Closeouts are a double-edged sword; they offer attractive profit margins, as buying closeouts provides you with potential markup, but they are also extremely risky due to the various scams and unreliable middlemen you encounter. It’s crucial to tread the waters of buying closeouts very carefully. Here are three closeout scams that you need to know about in order to successfully navigate the realm of buying and selling closeout merchandise:
A closeout is a method retailers utilize to clear some shelf space and dispose of old, discontinued or slow-moving stock. The low wholesale prices, or closeout clearance sales, free up room for new stock and allow the purchasing party to make a profit with a markup. But things can get messy if a broker is involved.
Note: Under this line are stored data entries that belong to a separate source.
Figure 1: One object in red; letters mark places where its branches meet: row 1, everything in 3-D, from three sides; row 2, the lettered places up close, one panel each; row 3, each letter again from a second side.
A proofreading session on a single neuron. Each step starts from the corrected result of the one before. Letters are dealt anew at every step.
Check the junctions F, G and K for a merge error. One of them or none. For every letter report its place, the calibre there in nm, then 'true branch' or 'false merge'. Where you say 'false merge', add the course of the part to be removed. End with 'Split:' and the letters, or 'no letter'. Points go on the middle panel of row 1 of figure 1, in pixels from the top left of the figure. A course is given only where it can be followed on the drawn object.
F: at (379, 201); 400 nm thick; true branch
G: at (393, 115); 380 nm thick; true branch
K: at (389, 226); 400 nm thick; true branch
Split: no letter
Damaged Goods: This middleman also wants to benefit from the closeout deal. One closeout scam you need to be aware of is a scenario in which you get sold a trailer filled with damaged goods. This merchandise will be unsellable, and you will have lost your money. Closeout merchandise from a retail clothing outlet runs the risk of being imperfect or torn or stained from its time on the showroom floor, but a large percentage of it should still be wearable and sellable. The broker should not be selling you damaged goods.
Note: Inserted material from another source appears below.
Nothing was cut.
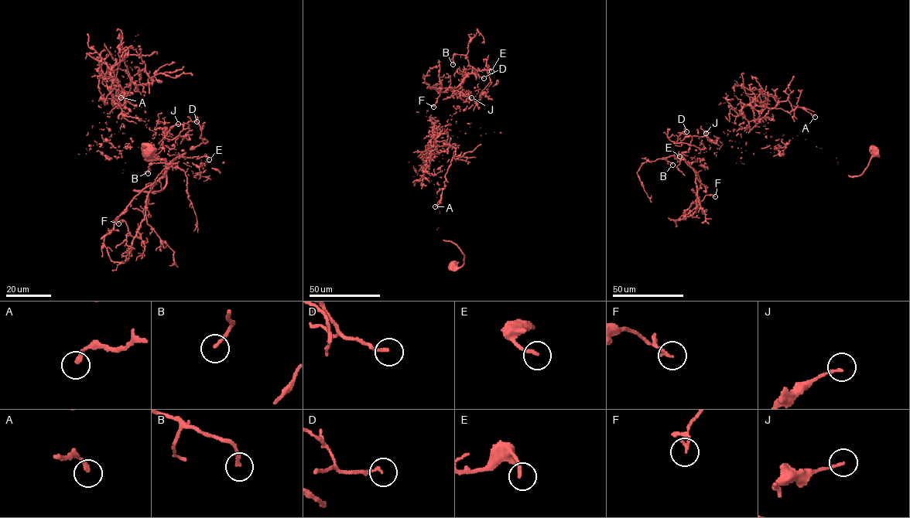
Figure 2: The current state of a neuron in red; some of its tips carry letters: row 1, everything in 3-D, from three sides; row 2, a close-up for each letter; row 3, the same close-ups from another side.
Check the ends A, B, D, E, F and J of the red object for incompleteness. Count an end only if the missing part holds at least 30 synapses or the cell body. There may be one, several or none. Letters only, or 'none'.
none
Counterfeit Merchandise: Another closeout scam you need to avoid is purchasing counterfeit merchandise. If you are purchasing a specific brand of closeout merchandise, be it through a broker or on your own, it’s vital to ensure its authenticity.
Accessories Stuffing: Another closeout scam you must be aware of is accessory stuffing. This closeout scam occurs when you buy X items from a retailer in a closeout sale, and the retailer stuffs the trailer with smaller, cheaper items such as accessories, socks and bras. When this occurs, the profit potential of the closeout deal is diminished. For example, you would have been able to turn a much bigger profit if you had received a greater ratio of brand name jackets, pants and shirts (which you can sell at a decent price) than low-end bracelets, rings, undergarments and umbrellas.
You can avoid these closeout scams by working with a broker you trust or working directly with the retailer. Check with the Better Business Bureau before you begin a relationship with any broker or retailer. If possible, examine the merchandise before paying for it. And remember, if a deal seems too good to be true, it probably is.